Why would customers pay for tow services out of pocket when most insurances have built in roadside assistance.
People don’t want to pay for it if they already have it payed for.
And the motor clubs cheat us down but keep the volume up.
If people use their insurance and I’m not working for them, I don’t get calls.
I don’t see how this will change unless tow companies stop working for and accepting jobs from insurance companies/motor clubs.
If it wasn’t for motor clubs, I’d be out of business.
And its not easy staying in business working for them either.
Todd, I understand your frustration but not ALL motorists have roadside assistance plans. And of those who do, not ALL of them choose to use their roadside assistance plans. Our clients can attest to that.
There are plenty of people out there who are ready and willing to save both TIME AND MONEY by calling a towing company directly.
Time is a MAJOR factor for our clients’ customers: There have been countless times when a tow truck operator has responded to a motor club member who had to wait more than 45 minutes for them to arrive, through no fault of their own. For the most part, motor clubs and insurance companies only pay lip-service to their customers’ time concerns. They care less about the time the person must wait and more about their bottom line. That’s why they seek out anyone with a pulse, a tow truck, and the lowest rates in town, or out of town, to serve their “Valued Members.”

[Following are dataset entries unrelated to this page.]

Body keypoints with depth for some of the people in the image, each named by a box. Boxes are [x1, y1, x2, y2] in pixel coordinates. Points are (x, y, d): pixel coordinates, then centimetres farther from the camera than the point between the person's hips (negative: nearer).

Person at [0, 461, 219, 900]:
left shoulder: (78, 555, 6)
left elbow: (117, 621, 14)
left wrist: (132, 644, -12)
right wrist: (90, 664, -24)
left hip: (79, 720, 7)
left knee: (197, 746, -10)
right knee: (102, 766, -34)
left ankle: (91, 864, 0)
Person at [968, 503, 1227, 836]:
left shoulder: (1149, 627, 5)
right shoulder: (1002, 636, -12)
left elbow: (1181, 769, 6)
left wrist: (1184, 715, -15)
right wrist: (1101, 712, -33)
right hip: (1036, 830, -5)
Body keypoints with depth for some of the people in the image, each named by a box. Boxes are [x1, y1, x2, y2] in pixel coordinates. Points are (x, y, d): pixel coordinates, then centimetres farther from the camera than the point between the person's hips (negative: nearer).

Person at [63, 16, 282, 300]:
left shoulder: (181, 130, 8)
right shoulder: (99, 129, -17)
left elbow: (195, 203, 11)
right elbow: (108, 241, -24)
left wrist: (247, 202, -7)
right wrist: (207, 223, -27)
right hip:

And, more and more often people understand that paying into an insurance company for a roadside assistance service that they may never use is wasteful. We’ve seen this play out time and time again. When the AAA member presents a membership card from the late 1960’s or early 1970’s and says, “This is the first time I’ve ever used this card.” Isn’t that ridiculous? They paid between $89 to $189 dollars every year for more than 30 or 40 years and when they finally need to use it, it was for a towing service that would have only cost them $95. $89 x 30years = $2670 or Pay as you go $95. Which seems like the smarter way to go?
Also, rather than allowing a huge corporate machine to choose who is going to provide towing service to them, at one of the most vulnerable times in their lives, many people are choosing to use their smartphones and make their own decisions.
Of course, motor clubs are never going to go away, there’s always going to be a certain segment of the market who will put up with this type of DMV treatment.
If you would like to talk about how we can help you get more cash calls and decrease your dependency on the motor clubs let me know. Thanks
This is a great resource. We have been looking to get some good references to communicate with customers to get feedback on recent projects.